• **WORK ITEM**
Return all the entries word for word.

• **EXCERPTED RECORDS**
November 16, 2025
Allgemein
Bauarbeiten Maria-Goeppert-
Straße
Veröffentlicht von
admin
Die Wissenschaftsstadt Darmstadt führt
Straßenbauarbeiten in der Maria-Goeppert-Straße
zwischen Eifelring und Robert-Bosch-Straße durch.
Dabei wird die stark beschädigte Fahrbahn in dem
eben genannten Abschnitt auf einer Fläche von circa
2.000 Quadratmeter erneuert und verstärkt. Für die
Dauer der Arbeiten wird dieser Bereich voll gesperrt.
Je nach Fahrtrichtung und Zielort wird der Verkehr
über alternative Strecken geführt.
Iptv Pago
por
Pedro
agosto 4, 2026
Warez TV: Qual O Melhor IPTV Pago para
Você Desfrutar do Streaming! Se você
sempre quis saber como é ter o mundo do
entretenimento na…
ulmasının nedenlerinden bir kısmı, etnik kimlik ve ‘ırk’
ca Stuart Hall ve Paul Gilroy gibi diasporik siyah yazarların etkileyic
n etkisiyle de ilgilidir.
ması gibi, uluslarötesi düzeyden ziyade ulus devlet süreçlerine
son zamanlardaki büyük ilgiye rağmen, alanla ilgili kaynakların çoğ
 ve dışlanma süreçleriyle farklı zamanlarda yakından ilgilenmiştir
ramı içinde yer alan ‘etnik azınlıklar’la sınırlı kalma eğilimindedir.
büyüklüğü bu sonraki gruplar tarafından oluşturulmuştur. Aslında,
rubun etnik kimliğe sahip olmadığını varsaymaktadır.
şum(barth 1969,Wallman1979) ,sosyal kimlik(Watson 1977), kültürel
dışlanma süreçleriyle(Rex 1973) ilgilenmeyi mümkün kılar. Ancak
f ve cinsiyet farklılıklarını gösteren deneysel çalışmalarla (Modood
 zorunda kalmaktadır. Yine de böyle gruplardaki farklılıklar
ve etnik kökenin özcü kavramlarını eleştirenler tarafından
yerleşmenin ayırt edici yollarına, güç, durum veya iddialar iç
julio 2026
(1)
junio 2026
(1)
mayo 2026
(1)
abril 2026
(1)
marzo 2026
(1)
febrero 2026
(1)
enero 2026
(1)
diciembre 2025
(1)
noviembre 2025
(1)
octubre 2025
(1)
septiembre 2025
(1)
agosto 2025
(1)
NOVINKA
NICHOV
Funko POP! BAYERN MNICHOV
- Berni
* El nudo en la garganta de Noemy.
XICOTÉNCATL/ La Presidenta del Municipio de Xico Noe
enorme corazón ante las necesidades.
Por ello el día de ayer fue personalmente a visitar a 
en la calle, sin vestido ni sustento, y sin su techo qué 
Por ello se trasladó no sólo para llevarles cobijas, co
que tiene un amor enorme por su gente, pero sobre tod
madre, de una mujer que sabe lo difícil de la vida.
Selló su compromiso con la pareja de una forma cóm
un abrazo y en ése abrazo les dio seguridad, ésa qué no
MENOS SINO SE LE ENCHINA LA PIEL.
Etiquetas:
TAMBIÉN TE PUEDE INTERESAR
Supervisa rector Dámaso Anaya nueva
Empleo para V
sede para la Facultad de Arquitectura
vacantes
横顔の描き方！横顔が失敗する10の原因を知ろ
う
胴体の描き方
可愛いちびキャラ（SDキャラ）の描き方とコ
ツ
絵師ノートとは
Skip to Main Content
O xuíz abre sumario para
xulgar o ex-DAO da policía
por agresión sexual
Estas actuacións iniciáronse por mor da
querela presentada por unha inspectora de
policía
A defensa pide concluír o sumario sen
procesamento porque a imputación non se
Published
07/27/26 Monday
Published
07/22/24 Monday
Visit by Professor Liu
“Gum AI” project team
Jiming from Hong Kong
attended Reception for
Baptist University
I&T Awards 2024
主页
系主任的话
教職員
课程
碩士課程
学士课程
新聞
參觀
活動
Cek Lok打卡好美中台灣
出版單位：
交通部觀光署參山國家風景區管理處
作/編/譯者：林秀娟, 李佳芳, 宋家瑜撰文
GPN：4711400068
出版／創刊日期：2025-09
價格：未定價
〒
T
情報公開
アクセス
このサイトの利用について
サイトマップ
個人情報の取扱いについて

• **ANSWER BOX**
November 16, 2025
Allgemein
Bauarbeiten Maria-Goeppert-
Straße
Veröffentlicht von
admin
Die Wissenschaftsstadt Darmstadt führt
Straßenbauarbeiten in der Maria-Goeppert-Straße
zwischen Eifelring und Robert-Bosch-Straße durch.
Dabei wird die stark beschädigte Fahrbahn in dem
eben genannten Abschnitt auf einer Fläche von circa
2.000 Quadratmeter erneuert und verstärkt. Für die
Dauer der Arbeiten wird dieser Bereich voll gesperrt.
Je nach Fahrtrichtung und Zielort wird der Verkehr
über alternative Strecken geführt.
Iptv Pago
por
Pedro
agosto 4, 2026
Warez TV: Qual O Melhor IPTV Pago para
Você Desfrutar do Streaming! Se você
sempre quis saber como é ter o mundo do
entretenimento na…
ulmasının nedenlerinden bir kısmı, etnik kimlik ve ‘ırk’
ca Stuart Hall ve Paul Gilroy gibi diasporik siyah yazarların etkileyic
n etkisiyle de ilgilidir.
ması gibi, uluslarötesi düzeyden ziyade ulus devlet süreçlerine
son zamanlardaki büyük ilgiye rağmen, alanla ilgili kaynakların çoğ
 ve dışlanma süreçleriyle farklı zamanlarda yakından ilgilenmiştir
ramı içinde yer alan ‘etnik azınlıklar’la sınırlı kalma eğilimindedir.
büyüklüğü bu sonraki gruplar tarafından oluşturulmuştur. Aslında,
rubun etnik kimliğe sahip olmadığını varsaymaktadır.
şum(barth 1969,Wallman1979) ,sosyal kimlik(Watson 1977), kültürel
dışlanma süreçleriyle(Rex 1973) ilgilenmeyi mümkün kılar. Ancak
f ve cinsiyet farklılıklarını gösteren deneysel çalışmalarla (Modood
 zorunda kalmaktadır. Yine de böyle gruplardaki farklılıklar
ve etnik kökenin özcü kavramlarını eleştirenler tarafından
yerleşmenin ayırt edici yollarına, güç, durum veya iddialar iç
julio 2026
(1)
junio 2026
(1)
mayo 2026
(1)
abril 2026
(1)
marzo 2026
(1)
febrero 2026
(1)
enero 2026
(1)
diciembre 2025
(1)
noviembre 2025
(1)
octubre 2025
(1)
septiembre 2025
(1)
agosto 2025
(1)
NOVINKA
NICHOV
Funko POP! BAYERN MNICHOV
- Berni
* El nudo en la garganta de Noemy.
XICOTÉNCATL/ La Presidenta del Municipio de Xico Noe
enorme corazón ante las necesidades.
Por ello el día de ayer fue personalmente a visitar a 
en la calle, sin vestido ni sustento, y sin su techo qué 
Por ello se trasladó no sólo para llevarles cobijas, co
que tiene un amor enorme por su gente, pero sobre tod
madre, de una mujer que sabe lo difícil de la vida.
Selló su compromiso con la pareja de una forma cóm
un abrazo y en ése abrazo les dio seguridad, ésa qué no
MENOS SINO SE LE ENCHINA LA PIEL.
Etiquetas:
TAMBIÉN TE PUEDE INTERESAR
Supervisa rector Dámaso Anaya nueva
Empleo para V
sede para la Facultad de Arquitectura
vacantes
横顔の描き方！横顔が失敗する10の原因を知ろ
う
胴体の描き方
可愛いちびキャラ（SDキャラ）の描き方とコ
ツ
絵師ノートとは
Skip to Main Content
O xuíz abre sumario para
xulgar o ex-DAO da policía
por agresión sexual
Estas actuacións iniciáronse por mor da
querela presentada por unha inspectora de
policía
A defensa pide concluír o sumario sen
procesamento porque a imputación non se
Published
07/27/26 Monday
Published
07/22/24 Monday
Visit by Professor Liu
“Gum AI” project team
Jiming from Hong Kong
attended Reception for
Baptist University
I&T Awards 2024
主页
系主任的话
教職員
课程
碩士課程
学士课程
新聞
參觀
活動
Cek Lok打卡好美中台灣
出版單位：
交通部觀光署參山國家風景區管理處
作/編/譯者：林秀娟, 李佳芳, 宋家瑜撰文
GPN：4711400068
出版／創刊日期：2025-09
價格：未定價
〒
T
情報公開
アクセス
このサイトの利用について
サイトマップ
個人情報の取扱いについて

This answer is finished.